Secondo fonti stampa, le vaccinazioni degli over 80 termineranno solo a fine marzo alla luce delle riduzioni delle consegne di dosi da parte delle società farmaceutiche. Questo vorrebbe dire che i primi effetti li si vedrebbero tra aprile e maggio.

Nella seconda fase delle vaccinazioni, invece, il governo italiano prevede di vaccinare gli over 60, le persone con patologie pregresse, gli insegnanti e i gruppi socio-demografici più a rischio.

Vaccinando tutti gli over 60 – circa il 30 per cento della popolazione – la riduzione dei decessi potrebbe essere fino al 90 per cento, quella degli ospedalizzati dell’80 per cento e quella delle terapie intensive del 75 per cento. Vaccinando circa un terzo della popolazione si potrebbe ridurre in modo molto considerevole sia il numero di decessi sia la pressione sugli ospedali.

Qui fare delle previsioni diventa però più complicato. Per vaccinare circa il 30 per cento della popolazione, servirebbe somministrare circa 35 milioni di dosi. Ma, come abbiamo visto sopra, anche qui non è dato sapere quali saranno le quantità di vaccini consegnate alla luce dei tagli annunciati dalle case farmaceutiche.

I limiti delle previsioni

Prima di concludere, va ricordato che questi risultati si avrebbero con un vaccino con efficacia al 95 per cento come quelli di Pfizer-BioNTech e di Moderna. Il vaccino sviluppato da AstraZeneca–Università di Oxford dovrebbe essere approvato dall’Agenzia europea per i medicinali (Ema) il prossimo 29 gennaio e le somministrazioni iniziare a metà febbraio, ma molto probabilmente avrà un’efficacia minore; i primi dati attestavano l’efficacia al 70 per cento. In quel caso si vedrebbero effetti minori rispetto a quelli degli altri due vaccini.

Bisogna inoltre considerare che esiste il problema dei ritardi di notifica. Come abbiamo spiegato più volte in passato, i casi e i decessi comunicati come giornalieri non sono davvero avvenuti in quel giorno specifico.
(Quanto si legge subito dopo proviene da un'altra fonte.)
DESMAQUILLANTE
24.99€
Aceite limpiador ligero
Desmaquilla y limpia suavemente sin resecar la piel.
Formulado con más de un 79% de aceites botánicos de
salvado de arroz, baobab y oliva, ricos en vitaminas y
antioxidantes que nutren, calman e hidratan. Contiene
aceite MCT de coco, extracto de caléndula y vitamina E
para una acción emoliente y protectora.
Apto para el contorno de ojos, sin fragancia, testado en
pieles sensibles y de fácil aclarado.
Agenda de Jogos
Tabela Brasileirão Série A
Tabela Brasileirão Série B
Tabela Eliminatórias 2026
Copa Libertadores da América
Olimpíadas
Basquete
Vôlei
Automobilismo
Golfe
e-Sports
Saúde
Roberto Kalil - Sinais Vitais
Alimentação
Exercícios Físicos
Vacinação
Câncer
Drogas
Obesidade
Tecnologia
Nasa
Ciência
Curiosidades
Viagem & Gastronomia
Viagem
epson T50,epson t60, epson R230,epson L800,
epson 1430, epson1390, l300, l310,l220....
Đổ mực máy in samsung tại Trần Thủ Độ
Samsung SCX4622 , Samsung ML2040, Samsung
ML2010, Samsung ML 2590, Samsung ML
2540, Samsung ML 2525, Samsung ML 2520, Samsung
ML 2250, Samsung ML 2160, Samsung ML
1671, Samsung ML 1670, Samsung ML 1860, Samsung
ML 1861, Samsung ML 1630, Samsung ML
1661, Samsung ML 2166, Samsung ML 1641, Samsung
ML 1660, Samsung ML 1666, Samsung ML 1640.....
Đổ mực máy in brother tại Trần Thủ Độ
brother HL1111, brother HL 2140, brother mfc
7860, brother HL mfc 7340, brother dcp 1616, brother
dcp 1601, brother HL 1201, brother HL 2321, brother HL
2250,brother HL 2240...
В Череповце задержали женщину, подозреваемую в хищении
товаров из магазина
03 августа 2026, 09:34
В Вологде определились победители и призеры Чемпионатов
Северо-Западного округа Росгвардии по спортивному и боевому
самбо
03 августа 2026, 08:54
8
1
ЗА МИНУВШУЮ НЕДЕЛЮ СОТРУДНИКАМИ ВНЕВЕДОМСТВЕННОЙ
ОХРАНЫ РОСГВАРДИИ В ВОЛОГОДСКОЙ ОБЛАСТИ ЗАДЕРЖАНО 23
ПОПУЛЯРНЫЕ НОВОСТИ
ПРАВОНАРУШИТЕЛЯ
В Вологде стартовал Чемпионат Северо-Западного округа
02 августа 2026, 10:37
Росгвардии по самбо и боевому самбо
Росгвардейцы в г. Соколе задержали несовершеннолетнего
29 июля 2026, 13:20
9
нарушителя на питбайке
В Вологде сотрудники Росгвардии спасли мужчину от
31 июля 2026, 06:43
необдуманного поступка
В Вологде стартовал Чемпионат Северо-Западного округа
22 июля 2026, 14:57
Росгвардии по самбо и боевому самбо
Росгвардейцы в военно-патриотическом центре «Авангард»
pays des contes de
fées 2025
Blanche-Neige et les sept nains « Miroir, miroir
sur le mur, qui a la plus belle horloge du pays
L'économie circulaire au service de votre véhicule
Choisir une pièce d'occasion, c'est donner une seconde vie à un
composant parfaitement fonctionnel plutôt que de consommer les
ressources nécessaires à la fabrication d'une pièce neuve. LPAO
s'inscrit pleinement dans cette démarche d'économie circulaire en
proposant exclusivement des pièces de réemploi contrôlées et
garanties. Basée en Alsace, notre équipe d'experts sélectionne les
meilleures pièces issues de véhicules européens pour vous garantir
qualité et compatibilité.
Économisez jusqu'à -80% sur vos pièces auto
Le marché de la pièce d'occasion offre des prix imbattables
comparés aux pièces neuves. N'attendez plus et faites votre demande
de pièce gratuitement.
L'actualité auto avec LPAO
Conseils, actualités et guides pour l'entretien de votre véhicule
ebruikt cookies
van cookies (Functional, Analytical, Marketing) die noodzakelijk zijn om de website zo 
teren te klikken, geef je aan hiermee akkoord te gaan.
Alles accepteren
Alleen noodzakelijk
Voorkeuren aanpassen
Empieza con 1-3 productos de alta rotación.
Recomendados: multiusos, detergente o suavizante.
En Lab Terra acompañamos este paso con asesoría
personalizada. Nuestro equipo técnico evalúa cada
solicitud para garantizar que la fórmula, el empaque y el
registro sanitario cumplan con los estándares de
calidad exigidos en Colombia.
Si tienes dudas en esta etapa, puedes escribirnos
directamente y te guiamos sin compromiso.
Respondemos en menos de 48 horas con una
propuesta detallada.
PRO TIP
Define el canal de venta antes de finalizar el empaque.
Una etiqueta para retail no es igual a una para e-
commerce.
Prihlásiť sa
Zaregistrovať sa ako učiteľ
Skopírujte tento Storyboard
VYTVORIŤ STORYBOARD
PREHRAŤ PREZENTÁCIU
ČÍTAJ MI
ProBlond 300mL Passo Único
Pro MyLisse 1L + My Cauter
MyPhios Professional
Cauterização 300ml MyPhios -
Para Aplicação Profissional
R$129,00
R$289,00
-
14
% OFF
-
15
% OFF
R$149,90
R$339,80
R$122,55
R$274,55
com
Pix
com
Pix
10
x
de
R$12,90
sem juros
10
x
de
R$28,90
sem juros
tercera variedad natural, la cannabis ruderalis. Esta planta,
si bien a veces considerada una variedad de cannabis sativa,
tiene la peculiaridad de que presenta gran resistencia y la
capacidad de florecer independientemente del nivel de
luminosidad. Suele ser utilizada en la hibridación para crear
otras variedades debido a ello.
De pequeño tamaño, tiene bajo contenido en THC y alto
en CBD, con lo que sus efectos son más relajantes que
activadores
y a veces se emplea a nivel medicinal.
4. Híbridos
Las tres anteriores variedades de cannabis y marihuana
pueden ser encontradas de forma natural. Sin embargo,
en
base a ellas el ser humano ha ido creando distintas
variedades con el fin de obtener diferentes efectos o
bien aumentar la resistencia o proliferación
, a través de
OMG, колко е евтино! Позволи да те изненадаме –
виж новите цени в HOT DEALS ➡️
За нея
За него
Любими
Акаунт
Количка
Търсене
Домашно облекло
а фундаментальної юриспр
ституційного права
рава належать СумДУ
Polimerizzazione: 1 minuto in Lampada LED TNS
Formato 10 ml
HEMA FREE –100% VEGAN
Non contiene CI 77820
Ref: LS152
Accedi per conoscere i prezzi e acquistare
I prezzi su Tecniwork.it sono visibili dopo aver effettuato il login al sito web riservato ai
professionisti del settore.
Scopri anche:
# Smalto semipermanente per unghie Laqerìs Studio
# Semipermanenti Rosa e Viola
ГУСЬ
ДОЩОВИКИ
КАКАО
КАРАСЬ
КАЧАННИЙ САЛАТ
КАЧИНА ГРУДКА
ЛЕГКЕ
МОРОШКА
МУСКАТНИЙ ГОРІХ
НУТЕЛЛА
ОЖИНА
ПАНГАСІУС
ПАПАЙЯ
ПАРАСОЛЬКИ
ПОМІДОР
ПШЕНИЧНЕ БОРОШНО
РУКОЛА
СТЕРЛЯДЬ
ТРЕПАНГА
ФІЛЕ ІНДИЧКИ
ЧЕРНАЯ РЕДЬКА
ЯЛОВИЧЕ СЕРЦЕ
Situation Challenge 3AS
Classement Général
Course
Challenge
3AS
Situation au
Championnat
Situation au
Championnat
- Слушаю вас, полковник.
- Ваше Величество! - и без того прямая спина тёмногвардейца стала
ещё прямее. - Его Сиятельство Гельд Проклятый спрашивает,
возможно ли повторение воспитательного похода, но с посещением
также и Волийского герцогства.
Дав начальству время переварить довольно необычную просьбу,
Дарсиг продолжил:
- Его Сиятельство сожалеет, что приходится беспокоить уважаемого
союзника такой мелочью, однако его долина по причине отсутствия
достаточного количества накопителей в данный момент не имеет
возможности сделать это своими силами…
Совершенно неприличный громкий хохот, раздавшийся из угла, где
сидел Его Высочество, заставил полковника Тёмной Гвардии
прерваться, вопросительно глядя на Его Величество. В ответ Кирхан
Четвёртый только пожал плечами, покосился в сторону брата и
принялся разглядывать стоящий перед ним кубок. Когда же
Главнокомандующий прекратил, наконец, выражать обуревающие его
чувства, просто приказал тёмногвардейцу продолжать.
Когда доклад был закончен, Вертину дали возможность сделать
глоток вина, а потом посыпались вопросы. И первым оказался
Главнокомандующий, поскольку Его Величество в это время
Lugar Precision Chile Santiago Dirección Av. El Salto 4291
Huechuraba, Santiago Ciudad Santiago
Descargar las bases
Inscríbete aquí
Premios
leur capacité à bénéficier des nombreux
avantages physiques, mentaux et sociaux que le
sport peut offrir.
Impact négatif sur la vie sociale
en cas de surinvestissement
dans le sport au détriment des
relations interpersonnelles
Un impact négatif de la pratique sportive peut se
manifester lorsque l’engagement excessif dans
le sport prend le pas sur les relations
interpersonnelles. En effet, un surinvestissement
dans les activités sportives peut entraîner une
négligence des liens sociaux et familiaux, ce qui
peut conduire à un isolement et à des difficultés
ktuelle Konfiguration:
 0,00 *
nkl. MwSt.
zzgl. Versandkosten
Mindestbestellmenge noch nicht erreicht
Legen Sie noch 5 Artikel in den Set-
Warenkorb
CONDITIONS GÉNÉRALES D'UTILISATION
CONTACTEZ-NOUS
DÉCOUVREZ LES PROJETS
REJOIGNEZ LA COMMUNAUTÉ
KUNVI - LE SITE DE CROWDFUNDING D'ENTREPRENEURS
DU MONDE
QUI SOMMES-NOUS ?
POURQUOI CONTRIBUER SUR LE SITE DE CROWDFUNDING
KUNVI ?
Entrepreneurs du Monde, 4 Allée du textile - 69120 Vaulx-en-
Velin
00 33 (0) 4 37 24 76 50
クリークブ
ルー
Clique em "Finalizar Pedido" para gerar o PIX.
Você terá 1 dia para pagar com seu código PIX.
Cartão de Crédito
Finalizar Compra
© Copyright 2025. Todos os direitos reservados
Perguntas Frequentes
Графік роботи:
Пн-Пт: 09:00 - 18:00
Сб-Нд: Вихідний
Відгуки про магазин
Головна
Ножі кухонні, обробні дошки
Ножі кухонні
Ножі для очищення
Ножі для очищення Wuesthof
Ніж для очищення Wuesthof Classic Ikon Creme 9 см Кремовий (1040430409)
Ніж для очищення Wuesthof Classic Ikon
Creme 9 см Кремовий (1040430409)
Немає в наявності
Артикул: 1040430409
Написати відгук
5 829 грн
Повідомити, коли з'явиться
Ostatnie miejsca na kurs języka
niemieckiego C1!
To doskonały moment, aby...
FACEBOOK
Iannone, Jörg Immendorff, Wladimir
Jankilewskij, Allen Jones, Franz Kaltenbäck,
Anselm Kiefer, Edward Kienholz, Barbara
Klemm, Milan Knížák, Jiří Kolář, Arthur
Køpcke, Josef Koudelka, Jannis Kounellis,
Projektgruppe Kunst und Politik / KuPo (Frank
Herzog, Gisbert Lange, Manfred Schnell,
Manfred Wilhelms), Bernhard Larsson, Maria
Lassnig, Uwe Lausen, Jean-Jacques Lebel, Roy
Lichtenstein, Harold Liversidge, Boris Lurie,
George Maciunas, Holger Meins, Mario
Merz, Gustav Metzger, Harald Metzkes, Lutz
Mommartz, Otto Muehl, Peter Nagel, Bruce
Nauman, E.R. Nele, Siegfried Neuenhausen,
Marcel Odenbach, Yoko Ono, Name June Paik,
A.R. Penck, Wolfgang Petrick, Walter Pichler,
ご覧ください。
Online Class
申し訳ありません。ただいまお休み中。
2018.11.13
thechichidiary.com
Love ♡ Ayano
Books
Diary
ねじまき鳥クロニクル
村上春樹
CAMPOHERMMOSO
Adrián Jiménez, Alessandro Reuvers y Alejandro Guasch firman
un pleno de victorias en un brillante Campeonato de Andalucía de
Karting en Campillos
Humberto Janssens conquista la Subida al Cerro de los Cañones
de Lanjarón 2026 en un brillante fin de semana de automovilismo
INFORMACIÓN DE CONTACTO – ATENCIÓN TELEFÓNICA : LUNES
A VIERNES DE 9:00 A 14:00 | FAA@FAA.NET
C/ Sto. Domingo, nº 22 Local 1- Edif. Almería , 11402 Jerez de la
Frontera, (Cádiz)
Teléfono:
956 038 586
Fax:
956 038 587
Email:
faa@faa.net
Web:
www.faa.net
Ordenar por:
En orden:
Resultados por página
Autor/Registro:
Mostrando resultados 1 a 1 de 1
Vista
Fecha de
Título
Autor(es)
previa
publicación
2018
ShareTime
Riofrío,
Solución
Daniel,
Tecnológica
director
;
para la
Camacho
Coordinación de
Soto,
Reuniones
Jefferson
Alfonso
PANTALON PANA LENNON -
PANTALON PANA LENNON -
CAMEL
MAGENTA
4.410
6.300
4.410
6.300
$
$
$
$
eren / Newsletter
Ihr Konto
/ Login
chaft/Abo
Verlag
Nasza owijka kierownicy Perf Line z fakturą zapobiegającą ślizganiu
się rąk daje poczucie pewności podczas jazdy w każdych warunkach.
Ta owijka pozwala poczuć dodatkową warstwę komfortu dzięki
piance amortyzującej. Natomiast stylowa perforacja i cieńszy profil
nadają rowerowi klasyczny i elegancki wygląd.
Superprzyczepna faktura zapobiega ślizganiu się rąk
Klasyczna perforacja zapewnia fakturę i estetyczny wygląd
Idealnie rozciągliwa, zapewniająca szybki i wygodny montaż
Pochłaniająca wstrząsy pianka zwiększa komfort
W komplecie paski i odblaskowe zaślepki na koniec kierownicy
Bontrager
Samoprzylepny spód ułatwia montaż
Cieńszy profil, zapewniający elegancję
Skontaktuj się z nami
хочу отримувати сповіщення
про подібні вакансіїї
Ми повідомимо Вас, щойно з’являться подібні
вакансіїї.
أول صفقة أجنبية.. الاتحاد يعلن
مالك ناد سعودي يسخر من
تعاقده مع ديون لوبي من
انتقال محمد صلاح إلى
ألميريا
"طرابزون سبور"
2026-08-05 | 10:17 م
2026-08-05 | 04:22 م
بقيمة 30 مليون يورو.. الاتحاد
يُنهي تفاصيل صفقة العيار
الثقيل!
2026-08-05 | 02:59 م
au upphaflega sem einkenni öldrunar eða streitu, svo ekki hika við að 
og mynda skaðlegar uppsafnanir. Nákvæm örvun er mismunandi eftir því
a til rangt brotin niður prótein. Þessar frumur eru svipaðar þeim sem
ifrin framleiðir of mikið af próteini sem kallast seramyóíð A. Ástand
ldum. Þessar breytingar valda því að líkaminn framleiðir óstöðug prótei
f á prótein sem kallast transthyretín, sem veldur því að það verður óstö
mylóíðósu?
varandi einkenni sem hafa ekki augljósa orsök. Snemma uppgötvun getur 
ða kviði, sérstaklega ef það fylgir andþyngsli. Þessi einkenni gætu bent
Si tratta di casi accertati e di decessi avvenuti nei giorni o nelle settimane precedenti e notificati in ritardo al Ministero della Salute.

È quindi possibile che una riduzione dei decessi causata dai vaccini verrà registrata, anche in questo caso, con un po’ di ritardo, perché si staranno ancora registrando i decessi delle settimane precedenti, mentre nei dati legati agli ospedali si dovrebbe vedere prima l’effetto delle vaccinazioni.

In conclusione

Vaccinare un numero ristretto di persone ha un effetto molto grande perché la Covid-19 colpisce in particolar modo gli anziani. Alla fine della fase due del piano vaccinale è quindi possibile iniziare a ipotizzare un ritorno verso la normalità.

Nelle prossime settimane, i primi effetti visibili dei vaccini saranno molto probabilmente un calo della proporzione di operatori sanitari positivi e successivamente una riduzione dei decessi e degli ospedalizzati. È ragionevole attendersi che le terapie intensive saranno però uno degli ultimi indicatori a scendere.

Fare previsioni su quali possano essere le tempistiche a più ampio raggio è invece più complesso per via dei ritardi che si stanno avendo nella produzione e nella consegna dei vaccini. Inoltre, è possibile che i ritardi di notifica impediscano di vedere fin da subito l’effetto delle vaccinazioni.